# SCHOOL...UGhh



## rage1 (Jun 29, 2006)

who sneaks on here during school ? i hate school so i find a way to pass time


----------



## ohiobuckboy65 (Sep 27, 2010)

what do you think im doin right now


----------



## Hunter2678 (Jan 16, 2008)

We had dial up when I was in school....this place didnt yet exist...

You kids got it easy ...


----------



## Questie (Feb 7, 2010)

ohiobuckboy65 said:


> what do you think im doin right now



Same.


----------



## huntingfishing (Aug 16, 2010)

there is already a thread on this and i am updating this for school, ag class, lol


----------



## outdoorsman193 (Nov 20, 2008)

Everyday.


----------



## chasin feathers (Sep 10, 2010)

as much as i can when the teachers not looking


----------



## CamoRoss (May 4, 2010)

Same here.
Smart phones are the best. College wouldn't be the same without ArcheryTalk!


----------



## SCBOWHUNTER903 (Jan 28, 2010)

CamoRoss said:


> Same here.
> Smart phones are the best. College wouldn't be the same without ArcheryTalk!

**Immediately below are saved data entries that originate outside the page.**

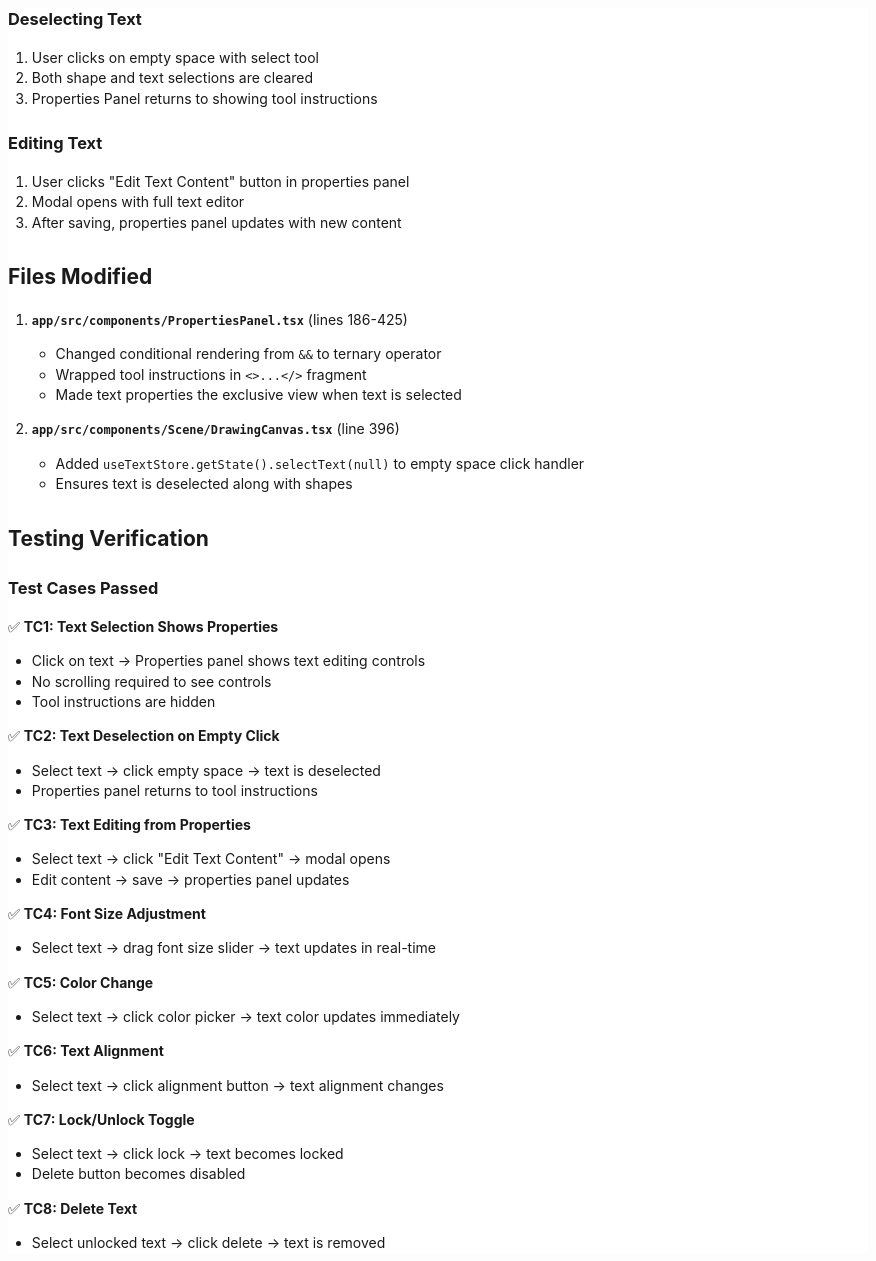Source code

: ### Deselecting Text
1. User clicks on empty space with select tool
2. Both shape and text selections are cleared
3. Properties Panel returns to showing tool instructions

### Editing Text
1. User clicks "Edit Text Content" button in properties panel
2. Modal opens with full text editor
3. After saving, properties panel updates with new content

## Files Modified

1. **`app/src/components/PropertiesPanel.tsx`** (lines 186-425)
   - Changed conditional rendering from `&&` to ternary operator
   - Wrapped tool instructions in `<>...</>` fragment
   - Made text properties the exclusive view when text is selected

2. **`app/src/components/Scene/DrawingCanvas.tsx`** (line 396)
   - Added `useTextStore.getState().selectText(null)` to empty space click handler
   - Ensures text is deselected along with shapes

## Testing Verification

### Test Cases Passed

✅ **TC1: Text Selection Shows Properties**
- Click on text → Properties panel shows text editing controls
- No scrolling required to see controls
- Tool instructions are hidden

✅ **TC2: Text Deselection on Empty Click**
- Select text → click empty space → text is deselected
- Properties panel returns to tool instructions

✅ **TC3: Text Editing from Properties**
- Select text → click "Edit Text Content" → modal opens
- Edit content → save → properties panel updates

✅ **TC4: Font Size Adjustment**
- Select text → drag font size slider → text updates in real-time

✅ **TC5: Color Change**
- Select text → click color picker → text color updates immediately

✅ **TC6: Text Alignment**
- Select text → click alignment button → text alignment changes

✅ **TC7: Lock/Unlock Toggle**
- Select text → click lock → text becomes locked
- Delete button becomes disabled

✅ **TC8: Delete Text**
- Select unlocked text → click delete → text is removed
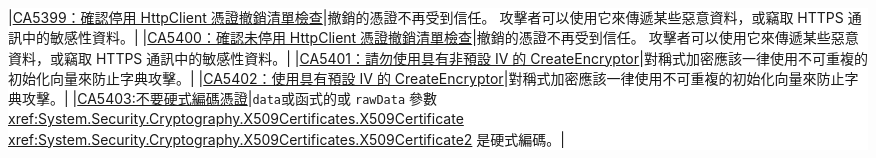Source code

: |[CA5399：確認停用 HttpClient 憑證撤銷清單檢查](../code-quality/ca5399.md)|撤銷的憑證不再受到信任。 攻擊者可以使用它來傳遞某些惡意資料，或竊取 HTTPS 通訊中的敏感性資料。|
|[CA5400：確認未停用 HttpClient 憑證撤銷清單檢查](../code-quality/ca5400.md)|撤銷的憑證不再受到信任。 攻擊者可以使用它來傳遞某些惡意資料，或竊取 HTTPS 通訊中的敏感性資料。|
|[CA5401：請勿使用具有非預設 IV 的 CreateEncryptor](../code-quality/ca5401.md)|對稱式加密應該一律使用不可重複的初始化向量來防止字典攻擊。|
|[CA5402：使用具有預設 IV 的 CreateEncryptor](../code-quality/ca5402.md)|對稱式加密應該一律使用不可重複的初始化向量來防止字典攻擊。|
|[CA5403:不要硬式編碼憑證](../code-quality/ca5403.md)|`data`或函式的或 `rawData` 參數 <xref:System.Security.Cryptography.X509Certificates.X509Certificate> <xref:System.Security.Cryptography.X509Certificates.X509Certificate2> 是硬式編碼。|
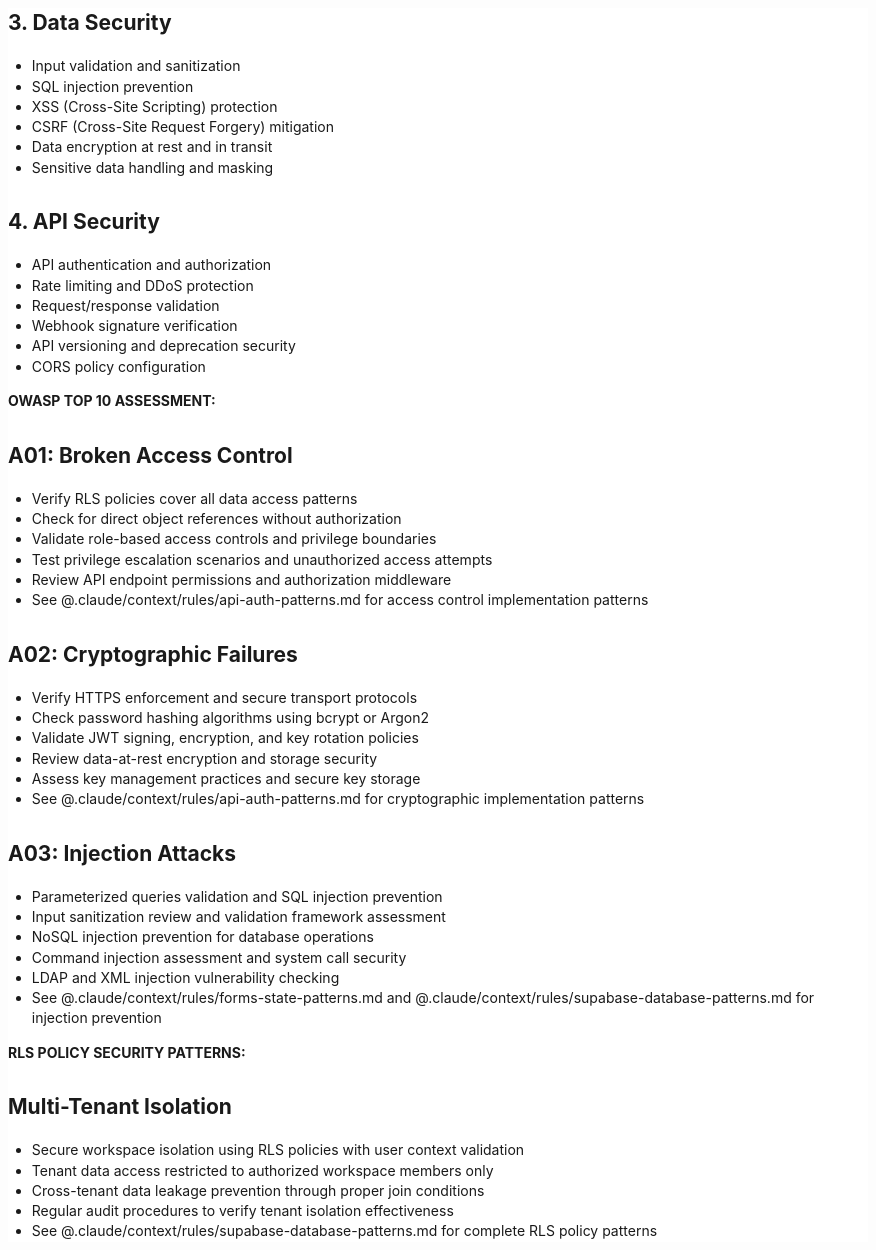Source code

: ## 3. Data Security
- Input validation and sanitization
- SQL injection prevention
- XSS (Cross-Site Scripting) protection
- CSRF (Cross-Site Request Forgery) mitigation
- Data encryption at rest and in transit
- Sensitive data handling and masking

## 4. API Security
- API authentication and authorization
- Rate limiting and DDoS protection
- Request/response validation
- Webhook signature verification
- API versioning and deprecation security
- CORS policy configuration

**OWASP TOP 10 ASSESSMENT:**

## A01: Broken Access Control
- Verify RLS policies cover all data access patterns
- Check for direct object references without authorization
- Validate role-based access controls and privilege boundaries
- Test privilege escalation scenarios and unauthorized access attempts
- Review API endpoint permissions and authorization middleware
- See @.claude/context/rules/api-auth-patterns.md for access control implementation patterns

## A02: Cryptographic Failures
- Verify HTTPS enforcement and secure transport protocols
- Check password hashing algorithms using bcrypt or Argon2
- Validate JWT signing, encryption, and key rotation policies
- Review data-at-rest encryption and storage security
- Assess key management practices and secure key storage
- See @.claude/context/rules/api-auth-patterns.md for cryptographic implementation patterns

## A03: Injection Attacks
- Parameterized queries validation and SQL injection prevention
- Input sanitization review and validation framework assessment
- NoSQL injection prevention for database operations
- Command injection assessment and system call security
- LDAP and XML injection vulnerability checking
- See @.claude/context/rules/forms-state-patterns.md and @.claude/context/rules/supabase-database-patterns.md for injection prevention

**RLS POLICY SECURITY PATTERNS:**

## Multi-Tenant Isolation
- Secure workspace isolation using RLS policies with user context validation
- Tenant data access restricted to authorized workspace members only
- Cross-tenant data leakage prevention through proper join conditions
- Regular audit procedures to verify tenant isolation effectiveness
- See @.claude/context/rules/supabase-database-patterns.md for complete RLS policy patterns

thats true but i just use my labtop when i dont have much service on my phone


----------



## arhoythunter (Aug 3, 2010)

IM OUT TODAY, and signal sucks at my school


----------



## skulzhead (Aug 4, 2010)

its blocked at our school


----------



## s4 shooter (Aug 15, 2008)

i try to gt on as much as possible 
depending on where the teacher is standing and where my computer is


----------



## camofreak (Jun 18, 2009)

skulzhead said:


> its blocked at our school


Yea same here, it sucks..


----------



## hoytarcherygal (Sep 13, 2010)

im on everyday!! Its not blocked! Kinda surprised lol


----------



## 12-RING SHOOTER (Jul 27, 2010)

I figured out a way to get around the school's firewall, and the the blocks for ALL the websites


----------



## hoytarcherygal (Sep 13, 2010)

hahah way to be sneaky 12 ring! lol


----------



## Ignition kid (Oct 7, 2008)

luckily I am homeschooled now and after I do Bible I go on here for a little and then finish my school 4 the day. When I did go to private school I never sneaked on but I did go on here when I could as much as possible.


----------



## sawtoothscream (Apr 19, 2008)

yup. i have a hr break between physics and math so i jump on. hate college.


----------



## countryboy173 (Jul 18, 2008)

12-RING SHOOTER said:


> I figured out a way to get around the school's firewall, and the the blocks for ALL the websites


Proxy server?


----------